Firefighters and state workers in California, Washington and Florida have filed lawsuits over mandatory vaccinations. Most recently, two Beverly Hills firefighters and a nonprofit group filed a lawsuit Los Angeles County and the City of Beverly Hills, alleging the county’s health care worker coronavirus vaccination mandate should be declared void and that the city has no authority to question religious exemptions to the mandate, according to City News Service.

In previous comments to The Coast News, a city spokesperson did not express concerns over staffing issues within the Encinitas Fire Department if a vaccine mandate results in the dismissal of fire employees refusing to comply.

Julie Taber, the city’s public information officer, has previously told The Coast News that the city has “traditionally staffed non-fire operations with a combination of in-house city staff and consultants. As a result, we supplement with consulting staff when we have vacancies where possible.”

Encinitas Fire Chief Mike Stein will handle any staff issues should they arise, Taber said.

“As the discussions continue, the Fire Chief will be tasked with identifying and addressing any potential staffing changes that could occur if the City is unable to reach an agreement with the union,” Taber said. “We are not there yet.”

Amid the vaccination talks, the city and fire union are also in the process of negotiating a new contract. The current deal, which was approved in 2018, is set to expire at the end of the year.

In a statement on the city’s website, Encinitas Mayor Catherine Blakespear said the vaccine is a critical part of public safety for the city.

“We at the City of Encinitas are holding ourselves to a higher standard of safety,” Blakespear said. “We do not want to be the cause of any infections and we know the vaccine is the best way to stop the spread of coronavirus. We want people to have the confidence when they come into City Hall to conduct business or when our employees enter their homes that we are doing all we can to protect them.”

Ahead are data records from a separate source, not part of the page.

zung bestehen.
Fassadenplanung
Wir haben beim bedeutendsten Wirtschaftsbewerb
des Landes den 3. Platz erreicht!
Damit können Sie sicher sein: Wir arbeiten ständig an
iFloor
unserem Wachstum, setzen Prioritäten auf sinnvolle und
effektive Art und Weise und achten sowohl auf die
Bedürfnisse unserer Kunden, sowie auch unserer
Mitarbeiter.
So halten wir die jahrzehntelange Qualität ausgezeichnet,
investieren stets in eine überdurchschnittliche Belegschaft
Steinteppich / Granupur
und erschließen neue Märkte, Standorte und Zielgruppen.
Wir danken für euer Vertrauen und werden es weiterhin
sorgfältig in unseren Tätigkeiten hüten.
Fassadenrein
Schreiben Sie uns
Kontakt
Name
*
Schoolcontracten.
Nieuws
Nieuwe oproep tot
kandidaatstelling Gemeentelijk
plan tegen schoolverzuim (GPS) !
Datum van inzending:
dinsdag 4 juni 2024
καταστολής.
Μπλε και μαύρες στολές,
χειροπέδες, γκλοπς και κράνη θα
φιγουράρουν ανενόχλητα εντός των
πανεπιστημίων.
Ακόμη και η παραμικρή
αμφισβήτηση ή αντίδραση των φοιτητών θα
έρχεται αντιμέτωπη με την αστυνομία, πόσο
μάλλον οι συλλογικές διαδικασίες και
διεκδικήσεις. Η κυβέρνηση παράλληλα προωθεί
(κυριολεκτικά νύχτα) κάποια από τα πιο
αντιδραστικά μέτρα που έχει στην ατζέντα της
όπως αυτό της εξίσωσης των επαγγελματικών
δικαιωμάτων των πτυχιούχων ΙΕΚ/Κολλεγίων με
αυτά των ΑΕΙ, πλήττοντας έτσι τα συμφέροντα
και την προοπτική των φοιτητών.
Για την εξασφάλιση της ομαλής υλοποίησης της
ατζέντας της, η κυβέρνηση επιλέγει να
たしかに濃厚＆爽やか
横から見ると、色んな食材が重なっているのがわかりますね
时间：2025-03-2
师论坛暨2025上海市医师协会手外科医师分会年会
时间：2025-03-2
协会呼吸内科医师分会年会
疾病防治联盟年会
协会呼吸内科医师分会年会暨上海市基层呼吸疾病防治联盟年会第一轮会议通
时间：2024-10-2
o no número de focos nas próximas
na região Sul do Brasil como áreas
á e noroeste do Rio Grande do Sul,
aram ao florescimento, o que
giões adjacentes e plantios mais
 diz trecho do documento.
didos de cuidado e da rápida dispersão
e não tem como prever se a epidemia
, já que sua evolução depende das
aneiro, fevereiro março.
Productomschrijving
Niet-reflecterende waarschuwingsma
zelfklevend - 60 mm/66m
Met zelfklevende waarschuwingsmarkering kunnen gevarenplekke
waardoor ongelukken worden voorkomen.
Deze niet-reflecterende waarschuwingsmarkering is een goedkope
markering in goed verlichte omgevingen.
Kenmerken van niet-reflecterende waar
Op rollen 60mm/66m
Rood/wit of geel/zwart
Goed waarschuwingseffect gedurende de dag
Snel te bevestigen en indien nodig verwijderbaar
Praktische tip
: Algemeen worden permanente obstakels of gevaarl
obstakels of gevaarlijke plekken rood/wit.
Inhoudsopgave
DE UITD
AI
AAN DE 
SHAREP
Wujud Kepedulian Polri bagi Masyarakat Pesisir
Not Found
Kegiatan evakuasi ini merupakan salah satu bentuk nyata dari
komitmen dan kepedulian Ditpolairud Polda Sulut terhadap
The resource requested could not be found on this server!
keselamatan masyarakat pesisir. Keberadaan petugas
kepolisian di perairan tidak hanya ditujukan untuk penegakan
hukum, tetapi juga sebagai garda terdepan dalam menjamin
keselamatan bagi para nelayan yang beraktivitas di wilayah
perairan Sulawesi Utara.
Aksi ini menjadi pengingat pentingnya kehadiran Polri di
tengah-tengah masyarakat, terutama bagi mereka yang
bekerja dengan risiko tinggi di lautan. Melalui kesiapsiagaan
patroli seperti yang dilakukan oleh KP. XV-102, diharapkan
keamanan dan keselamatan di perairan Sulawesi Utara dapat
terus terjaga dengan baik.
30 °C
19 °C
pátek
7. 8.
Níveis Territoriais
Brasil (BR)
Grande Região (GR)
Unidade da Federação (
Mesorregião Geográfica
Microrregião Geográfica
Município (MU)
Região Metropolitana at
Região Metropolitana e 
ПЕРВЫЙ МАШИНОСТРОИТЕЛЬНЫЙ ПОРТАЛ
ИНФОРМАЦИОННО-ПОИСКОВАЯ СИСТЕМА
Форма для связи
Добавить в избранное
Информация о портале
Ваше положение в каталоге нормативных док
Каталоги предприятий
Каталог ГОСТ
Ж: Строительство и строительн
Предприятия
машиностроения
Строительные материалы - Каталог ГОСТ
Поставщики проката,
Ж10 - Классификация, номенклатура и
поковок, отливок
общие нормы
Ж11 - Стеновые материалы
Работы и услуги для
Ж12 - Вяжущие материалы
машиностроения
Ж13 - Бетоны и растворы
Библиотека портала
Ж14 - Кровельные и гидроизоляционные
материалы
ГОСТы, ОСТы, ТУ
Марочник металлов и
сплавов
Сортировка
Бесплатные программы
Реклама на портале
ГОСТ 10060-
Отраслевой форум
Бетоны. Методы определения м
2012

The city’s COVID-19 policy agreed to in August 2021 states that city employees must present proof of vaccination to human resources and must also receive any FDA-approved booster shot. The policy states that any employee who violates the policy will be “disciplined for cause in accordance with an applicable memorandum of understanding.”

According to NBC, firefighter leadership and personnel are split over vaccine mandates. For example, the International Association of Fire Chiefs has expressed support for mandatory vaccinations. Conversely, the International Association of Fire Fighters has said it “strongly” encourages firefighters to get vaccinated, but does not think it should be mandated.